Court Opinion

ID: 7908039
Source: CourtListenerOpinion
Date Created: 2022-09-08 22:02:45.662492+00
Date Added: 2024-06-11T16:32:29.635390
License: Public Domain

The opinion of the court was delivered by
Johnston, C. J.:
This was an action by Edward Reeder to recover compensation under the workmen’s compensation law. He was awarded a lump-sum judgment for'$4,935, from which defendants appeal.
The plaintiff was a coal miner who acted chiefly as engineer in the operation of a hoist, and his wages were- $8.76 per day. On March 20, 1923, an explosion occurred in the mine which filled it with flames and carbon monoxide gas, and in crawling on his hands and knees to the shaft, which occupied about thirty minutes, his hands, face, mouth, throat, nostrils and lungs were severely burned. Compensation was paid to him by. the defendants at the rate of $15 per week, up to and including November 26, 1924, when it was discontinued. The present action was then brought, and arbitration being declined the case was tried and the award mentioned was made. Defendants contend that the evidence is insufficient to warrant the amount of the award that was made, but their chief com*723plaint is the action of the court in awarding a lump-sum judgment. The objection to such an award is based on that part of the statute which provides that, “In no case shall a lump-sum judgment be rendered for any injury not ascertainable by objective examination, but in such cases the court may order periodical payments during incapacity,” etc. (R. S. 44-534.)
A physician made an examination of the plaintiff when the injuries were suffered and later made an X-ray examination. He testified that he found the plaintiff suffering from pulmonary burns and carbon monoxide poisoning, that there were burns around the lips, mouth and ears, and one ear was very badly burned. He testified that plaintiff was unconscious for quite a time and semiconscious thereafter for two or three days. He further stated that in his examinations with the X-ray he found a marked thickening of the bronchi and a fibrous condition of the lungs; that the lungs were not sufficiently normal to supply oxygen, and there was some slight enlargement of the heart and a muffled sound over the aortic valve. A radiograph taken of the chest of the plaintiff by the physician showed scars on the lungs and showed a marked fibrous condition.

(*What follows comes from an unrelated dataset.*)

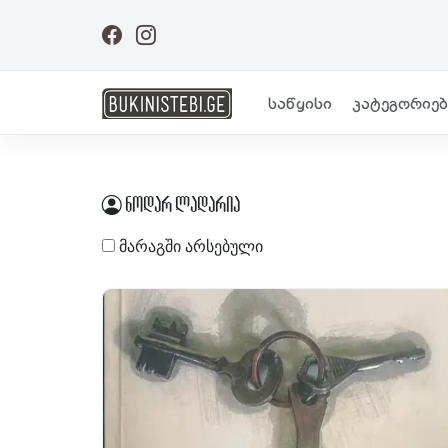
საწყისი
კატეგორიებ
ნოდარ ლადარია
მარაგში არსებული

Another physician who had made a study of X-ray pictures examined the plaintiff shortly before the trial and confirmed the testimony of the first physician. He testified that he found fibrosis or thickened condition of the lungs, that the monoxide poisoning had damaged certain tissues, and his opinion was that the plaintiff was permanently disabled. A physician was introduced by the defendants, who testified that the lungs appeared to contain the normal amount of air and moved freely, and that he found no disability of plaintiff duo to the injury complained of. He testified that he didn’t know what the condition of the plaintiff’s lungs would be if he were taking exercise, but sitting there as he was at the trial he appeared to be breathing all right. It is insisted that the radio-graphic picture does not constitute an objective examination, and therefore the lump-sum judgment was not warranted.
Objective symptoms are those which the physician by the ordinary use of his senses discovers from a physical examination, while subjective symptoms are those which he learns from the expressions of the patient. What he discovers through his vision aided by magnifying glasses or an X-ray instrument are objective symptoms. By the use of the X-ray a view may be had of internal conditions not perceivable by the ordinary or unaided senses. The sense of sight is *724enlarged by its use, and although a recent invention its use is now common, and what it reveals is generally recognized and accepted. (2 Wigmore on Evidence, § 795.) Of course, the instrument should be one that is trustworthy and the operator competent. The question of whether an examination by means of an X-ray instrument could be regarded as objective was considered in Davis v. Hibbens, 113 Kan. 121, 213 Pac. 661. There some of the injuries suffered were in the spinal column, and being internal could only be disclosed by an X-ray examination. It was determined that an injury disclosed through the’operation of the instrument by which a radiograph picture was obtained and which revealed conditions not observable by the unaided sense of sight, constituted an objective examination within the meaning of the statute, and we see no reason to depart from the ruling. Here the physicians who made the examination were trained and experienced in the use of such instruments and the interpretation of pictures so obtained, and they described in a definite way the conditions discovered in the examination. They found pulmonary burns and scars on the lung tissue and what one said might be called a collapse of part of the lungs, and that this condition affected the heart action. It was also revealed that there was a thickening of the bronchi. Ample evidence was produced to show that the injuries were of a serious character and that the disability was permanent.
We find no.material error in the proceeding, and therefore the judgment is affirmed.